Vous savez que vous êtes atteint :

  • Quand vous regardez tous les camions/nettes en essayant d'estimer les m3 qu'il/elle peut contenir.

  • Quand, à chaque fois qu'un carton est soigneusement posé sur le trottoir, en attendant le jour des poubelles, vous vous demandez s'il est est assez solide et assez grand pour boucler les vôtres, de cartons.

  • Lorsque vous faites des listes à tour de bras, pour tout et pour rien ; que vous établissez un planning en checkant toutes les étapes au fur et à mesure (réservation de la camionnette, transfert de la ligne téléphonique, appel EDF et autres joyeusetés administratives).

  • Quand d'aventure vous croisez un pote, que vous le jaugez en même temps que vous prenez de ses nouvelles et que, ça turbine à plein tubes dans votre petite tête : est-il libre le jour J ? Est-il assez costaud pour transbahuter un frigo ?

  • Quand vous avez prévu un budget pour tous les à-côtés : budget bières, budget sandwichs (ou friteries, ça donne moins de boulot et on n'est plus à ça près !), etc, etc.

  • Lorsque vous êtes en train de visualiser l'emplacement de chaque meuble dans le futur appartement ; que vous rêvez en Valérie Damidot, sans les kilos, la blondeur, les couleurs criardes et un goût prononcé pour le marouflage.

Bref, vous savez que vous déménagez lorsque ça fait quelques semaines que vous êtes devenue un vraie adepte de la logistique quotidienne ; gymnastique quotidienne aussi afin de tout cadrer comme il faut. Que vous vivez dans les cartons, au camping, à la recherche du T-shirt perdu (ou encartonné un peu trop vite), au tennis elbow à force de vivre chaque week end la scotcheuse à la main.
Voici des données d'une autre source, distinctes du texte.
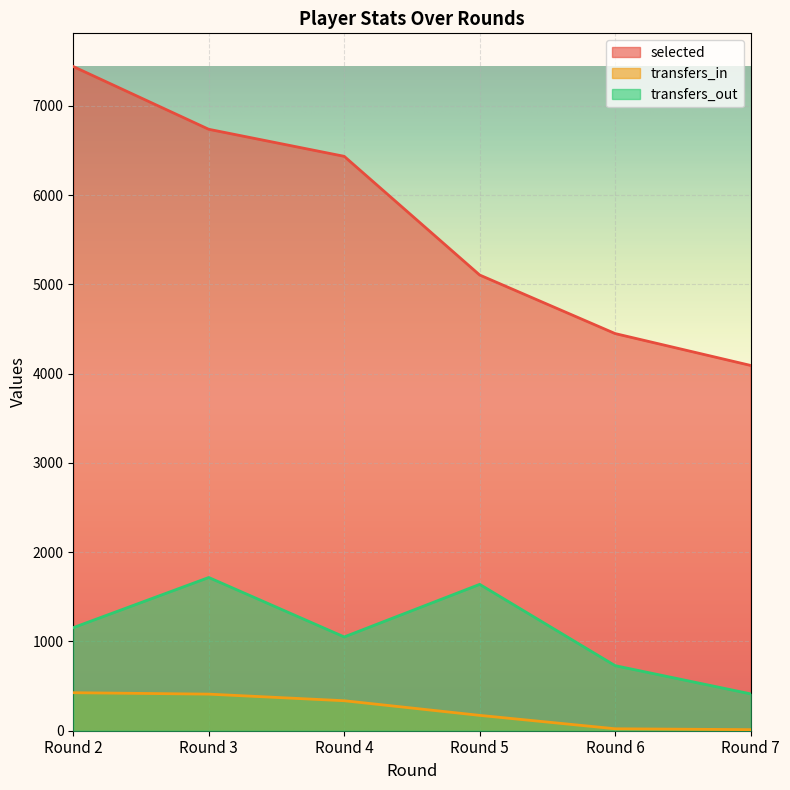

The value of transfers_in at Round 6 is 8. True or false?

False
Mais qu'on se rassure : la maladie et ses symptômes disparaîtront d'eux mêmes d'ici une bonne semaine.

Quoi que, à bien y réfléchir, il y a aussi la prochaine étape, celle de l'emménagement ;)

jeudi 26 juillet 2012

ça déménage !

.. . Enfin pas pour tout le monde, hein, même si nous on est tout de même complètement explosés Luna et moi (surtout moi Enzo le bogoss’). C’est la faute aussi à notre z’humaine de compagnie qui se comporte trop bizarrement en ce moment : elle nous ramène plein de cartons vide mais pas touche. On peut même pas y mettre nos patounes et nos truffes, encore moins s’en servir comme cabanes d’été. C’est trop inzuste !!! Nous on adore faire des trous partout pour faire des fenêtres à nos chouettes maisons de campagne. Enfin bon, on a pas vraiment tout compris mais on pense qu’on va bientôt quitter cet endroit pour aller ailleurs. Il paraît qu’il y a même une cour où pourra se dégourdir les pattes !

Tenez, l’autre jour, la porte de la chambre s’est entrouverte et on en a profité pour s’y faufiler. Et bien, c’était un vrai capharnaüm ! (et oui, on connais ce mot là : ben ouais, faut bien se cultiver quand elle est pas là not’z’humaine). Il y avait des sacs partout ; sur le lit, la chaise, notre vieille cage, dans lesquels elle entassait des trucs bons à jeter, « ses merdes » comme elle disait. Et puis aussi des cartons qu’elle remplissait au fur et à mesure. Enzo à montré sa truffe – il s’était planqué sous le lit, moi j’étais déjà en partance pour ma gamelle, dans le salon. Il a bien essayé de me suivre mais il savait plus où grimper pour pouvoir s’échapper. Vous auriez dû voir sa tête ! Une vraie épreuve des Jeux Olympiques !

Tout ceci pour vous annoncer qu’on déménage quoi, et que notre z’humaine elle a trop de temps pour passer ici (enfin, pour nous quand même un peu).